Verilen alıntı:
________________________

Taliban,ABD ve İran

The Guardian'da Dllip Hiro'nun makalesi. Taliabn ABD ve İran üçgenini kendi penceresinden aktarmış.

Pazartesi günü, ABD Başkanı George W. Bush'un İran fobisi yine 'gösterimdeydi'. Bu seferki vesile, Bush'un Afganistan Devlet Başkanı Hamid Karzai'yle Camp David'de yaptığı ortak basın toplantısıydı. Pazar günü CNN'de yayımlanan bir söyleşide İran'ın ülkesi için 'bir yardımcı ve çözüm' olduğunu söyleyen Karzai'yle çelişerek, Bush Afgan lideri 'İran'ın etkisinin olumlu olup olmadığı konusunda çok dikkatli davranmaya' çağırdı. Böyle bir açıklama sadece, Tahran'ın doğudaki komşusuyla yakın zamandaki ilişkileri konusunda cahil olan birisinden gelebilirdi. 11 Eylül 2001'den çok önce, İran Kabil'i 1996'da ele geçiren Taliban'la anlaşmazlık yaşıyordu. Ortodoks Sünni olan Taliban güçleri Şiileri aşağı görüyordu ve her yıl düzeledikleri Aşure günü törenlerini yasaklamıştı. Taliban 1998 yazında bir düzine İranlı diplomatı Mezar-ı Şerif'te rehin aldığındaysa, iki komşu arasındaki ilişkiler neredeyse bir savaşa varacak kadar bozuldu. Sonuçta soğukkanlılık baskın geldi ve İran Afgan sınırına yığdığı Devrim Muhafızları'nı çekti.
11 Eylül sonrasında Bush yönetimi Taliban'a saldırmaya hazırlanırken, İranlılar ABD'yle gizlice istihbarat paylaştı. İran'ın Meşad kentindeki Taliban karşıtı Afgan lideri İsmail Han İranlıların teşvikiyle, Pentagon'un kuzey ve doğu Afganistan'daki saldırısıyla koordinasyon içinde batıdaki Taliban güçlerine saldırı düzenledi. İsmail Han'ın milisleri İran sınırına yakın olan önemli Herat kentini ele geçirdi. Aralık 2001'de Bonn'da düzenlenen uluslararası konferanstaysa, İran Dışişleri Bakanı Kemal Harrazi, Taliban sonrası Afganistan'da Hamid Karzai'yi devlet başkanı yapmaları için Amerikalılarla aktif işbirliğnde bulundu.

________________________

Bir veri kümesinden kesit
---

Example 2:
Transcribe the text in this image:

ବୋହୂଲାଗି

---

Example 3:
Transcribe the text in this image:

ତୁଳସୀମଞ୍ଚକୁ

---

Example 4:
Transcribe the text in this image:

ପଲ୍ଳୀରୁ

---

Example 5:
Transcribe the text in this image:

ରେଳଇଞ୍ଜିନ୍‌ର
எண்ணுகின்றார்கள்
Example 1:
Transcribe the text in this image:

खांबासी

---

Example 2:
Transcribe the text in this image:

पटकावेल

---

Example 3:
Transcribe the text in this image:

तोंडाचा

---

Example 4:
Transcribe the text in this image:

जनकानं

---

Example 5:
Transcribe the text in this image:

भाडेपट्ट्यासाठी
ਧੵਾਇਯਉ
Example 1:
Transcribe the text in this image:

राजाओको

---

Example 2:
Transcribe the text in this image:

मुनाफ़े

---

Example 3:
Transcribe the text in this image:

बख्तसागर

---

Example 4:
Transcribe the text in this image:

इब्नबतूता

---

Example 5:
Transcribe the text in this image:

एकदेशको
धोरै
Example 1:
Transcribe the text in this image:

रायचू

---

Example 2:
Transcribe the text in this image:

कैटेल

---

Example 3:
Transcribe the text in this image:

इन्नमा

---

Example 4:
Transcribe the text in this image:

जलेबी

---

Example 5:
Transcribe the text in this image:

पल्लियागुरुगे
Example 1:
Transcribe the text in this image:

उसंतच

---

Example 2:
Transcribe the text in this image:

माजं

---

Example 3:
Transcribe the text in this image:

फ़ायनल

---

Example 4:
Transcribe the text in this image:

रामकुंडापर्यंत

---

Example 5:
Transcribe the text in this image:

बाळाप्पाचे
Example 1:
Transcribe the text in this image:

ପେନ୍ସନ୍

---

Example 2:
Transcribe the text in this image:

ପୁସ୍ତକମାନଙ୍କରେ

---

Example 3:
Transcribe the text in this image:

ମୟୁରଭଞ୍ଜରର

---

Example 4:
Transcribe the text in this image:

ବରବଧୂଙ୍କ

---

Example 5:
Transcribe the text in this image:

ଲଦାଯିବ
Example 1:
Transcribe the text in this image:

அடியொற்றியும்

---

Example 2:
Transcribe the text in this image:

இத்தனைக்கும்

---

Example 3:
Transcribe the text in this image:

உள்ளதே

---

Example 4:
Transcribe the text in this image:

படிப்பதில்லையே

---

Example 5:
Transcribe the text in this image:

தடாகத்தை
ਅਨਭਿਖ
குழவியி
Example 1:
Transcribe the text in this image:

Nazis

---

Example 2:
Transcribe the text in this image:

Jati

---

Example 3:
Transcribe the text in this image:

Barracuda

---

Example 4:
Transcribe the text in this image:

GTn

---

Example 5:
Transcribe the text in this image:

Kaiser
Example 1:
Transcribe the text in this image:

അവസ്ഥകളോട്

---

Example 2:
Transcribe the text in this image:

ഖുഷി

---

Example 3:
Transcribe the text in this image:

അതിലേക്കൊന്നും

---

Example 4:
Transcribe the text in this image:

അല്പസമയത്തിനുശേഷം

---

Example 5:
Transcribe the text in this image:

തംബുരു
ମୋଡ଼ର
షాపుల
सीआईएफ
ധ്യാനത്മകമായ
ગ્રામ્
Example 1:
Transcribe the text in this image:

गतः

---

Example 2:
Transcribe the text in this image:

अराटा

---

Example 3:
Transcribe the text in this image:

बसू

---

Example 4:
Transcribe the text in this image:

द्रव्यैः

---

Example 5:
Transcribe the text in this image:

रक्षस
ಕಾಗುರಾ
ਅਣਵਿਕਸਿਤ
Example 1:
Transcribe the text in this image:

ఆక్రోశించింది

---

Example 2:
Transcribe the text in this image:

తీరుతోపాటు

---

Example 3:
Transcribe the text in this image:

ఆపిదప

________________________

İstenen görev: Taliban, ABD ve İran üzerine olan metinde "11 Eylül sonrasında" sözcükleriyle başlayıp "aktif işbirliğnde bulundu." sözcükleri de dahil olmak üzere bu sözcüklere kadar süren bölümü hiç değiştirmeden yazın.

Yanıt olarak:
11 Eylül sonrasında Bush yönetimi Taliban'a saldırmaya hazırlanırken, İranlılar ABD'yle gizlice istihbarat paylaştı. İran'ın Meşad kentindeki Taliban karşıtı Afgan lideri İsmail Han İranlıların teşvikiyle, Pentagon'un kuzey ve doğu Afganistan'daki saldırısıyla koordinasyon içinde batıdaki Taliban güçlerine saldırı düzenledi. İsmail Han'ın milisleri İran sınırına yakın olan önemli Herat kentini ele geçirdi. Aralık 2001'de Bonn'da düzenlenen uluslararası konferanstaysa, İran Dışişleri Bakanı Kemal Harrazi, Taliban sonrası Afganistan'da Hamid Karzai'yi devlet başkanı yapmaları için Amerikalılarla aktif işbirliğnde bulundu.